*Data*
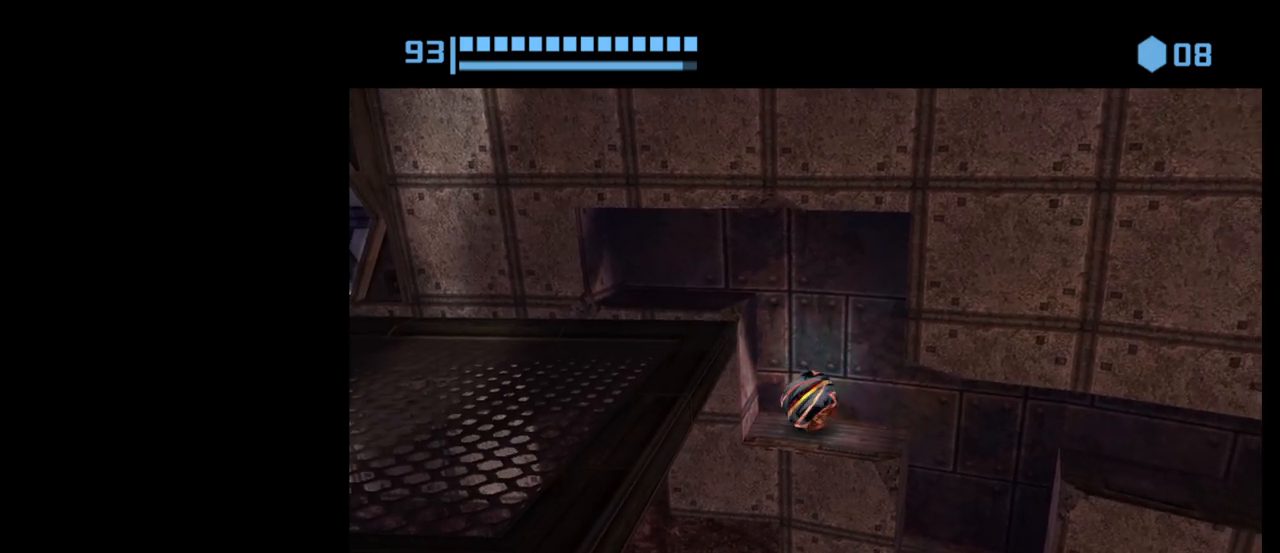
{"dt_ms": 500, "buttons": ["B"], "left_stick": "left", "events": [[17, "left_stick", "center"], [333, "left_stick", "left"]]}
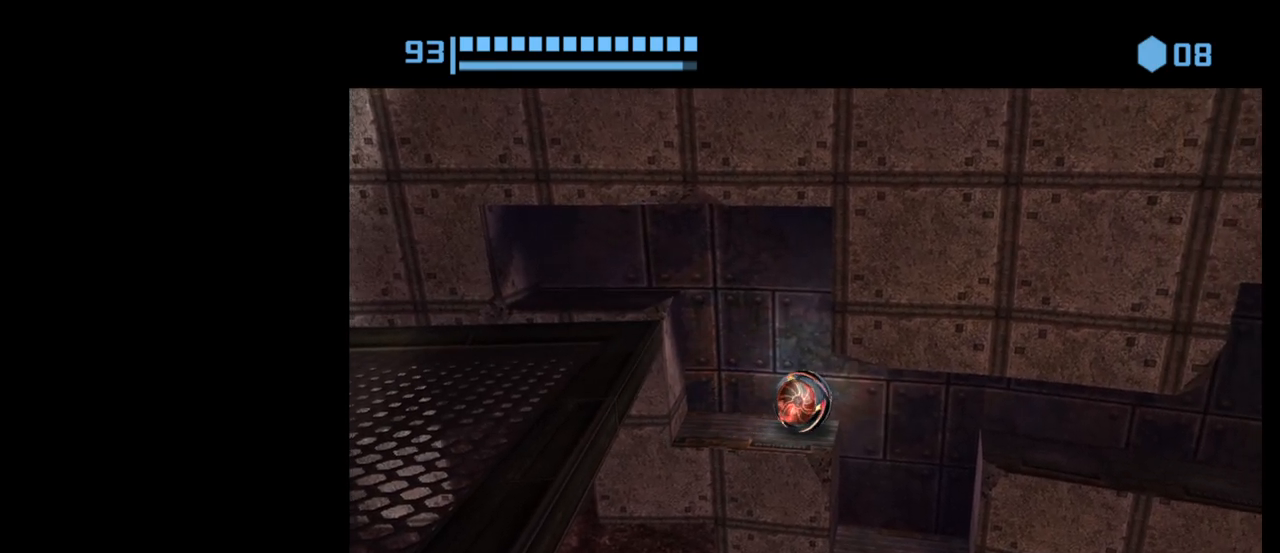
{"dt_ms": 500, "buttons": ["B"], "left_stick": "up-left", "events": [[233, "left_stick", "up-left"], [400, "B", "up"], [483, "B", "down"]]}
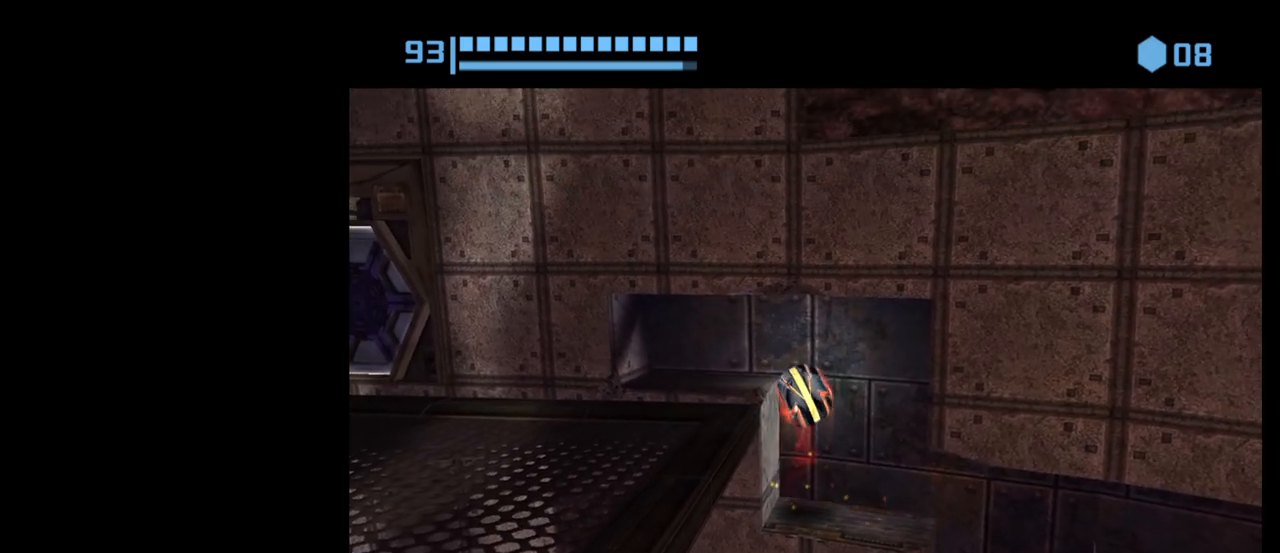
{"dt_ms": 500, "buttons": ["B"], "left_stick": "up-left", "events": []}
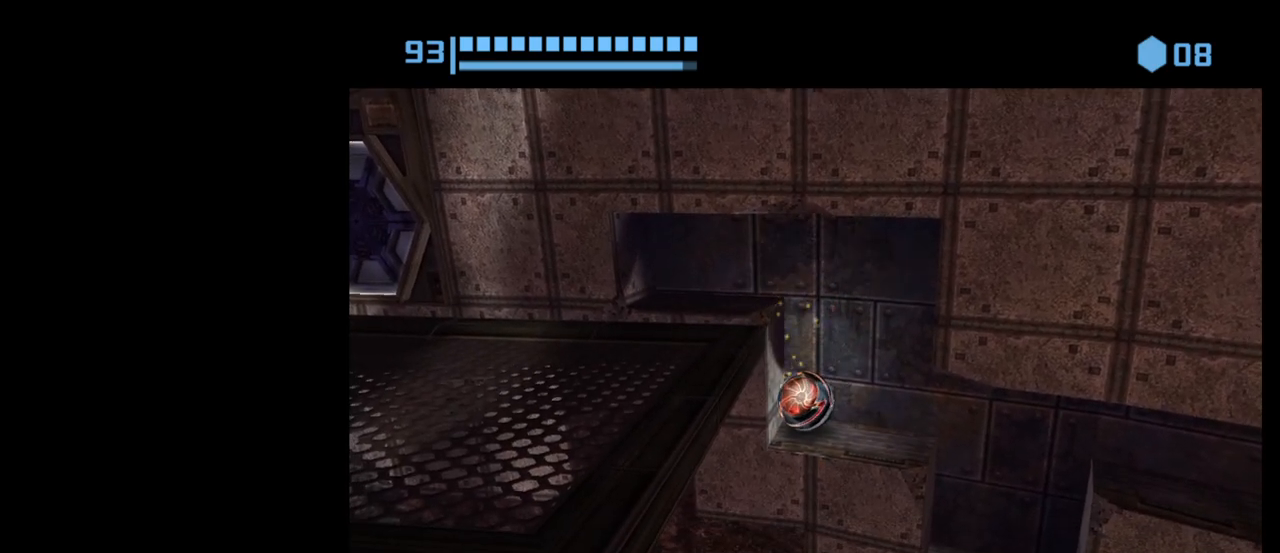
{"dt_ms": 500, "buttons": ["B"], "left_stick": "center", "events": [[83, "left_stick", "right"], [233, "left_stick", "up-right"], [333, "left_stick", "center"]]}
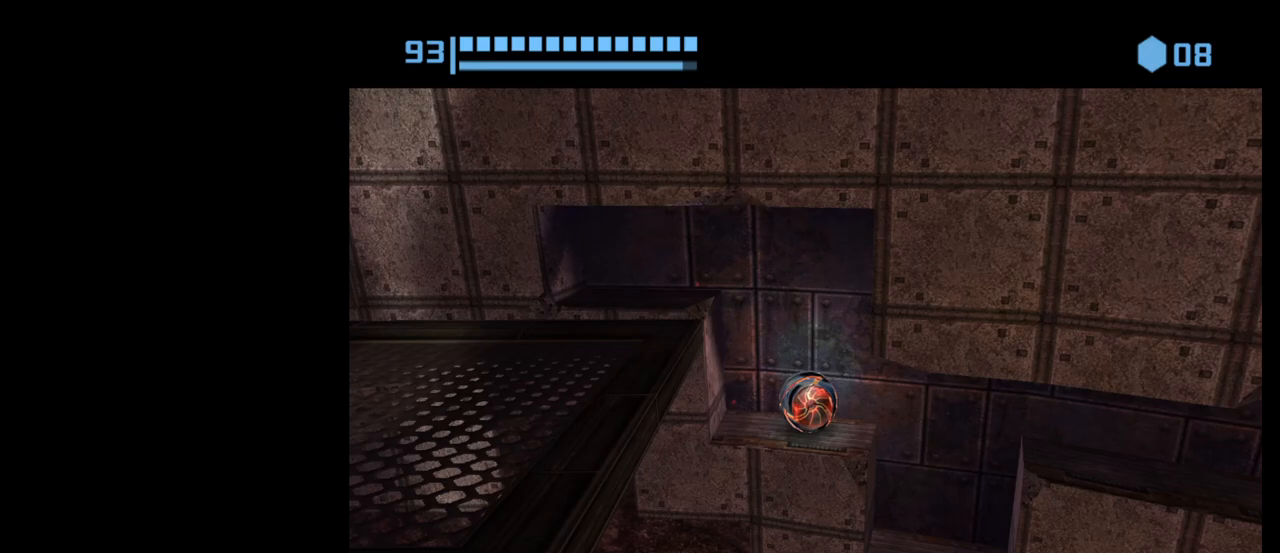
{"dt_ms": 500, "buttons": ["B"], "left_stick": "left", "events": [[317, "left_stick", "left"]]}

*Your objective*
Aside from the pictures, repeat the listing exactly.

*Response area*
{"dt_ms": 500, "buttons": ["B"], "left_stick": "left", "events": [[17, "left_stick", "center"], [333, "left_stick", "left"]]}
{"dt_ms": 500, "buttons": ["B"], "left_stick": "up-left", "events": [[233, "left_stick", "up-left"], [400, "B", "up"], [483, "B", "down"]]}
{"dt_ms": 500, "buttons": ["B"], "left_stick": "up-left", "events": []}
{"dt_ms": 500, "buttons": ["B"], "left_stick": "center", "events": [[83, "left_stick", "right"], [233, "left_stick", "up-right"], [333, "left_stick", "center"]]}
{"dt_ms": 500, "buttons": ["B"], "left_stick": "left", "events": [[317, "left_stick", "left"]]}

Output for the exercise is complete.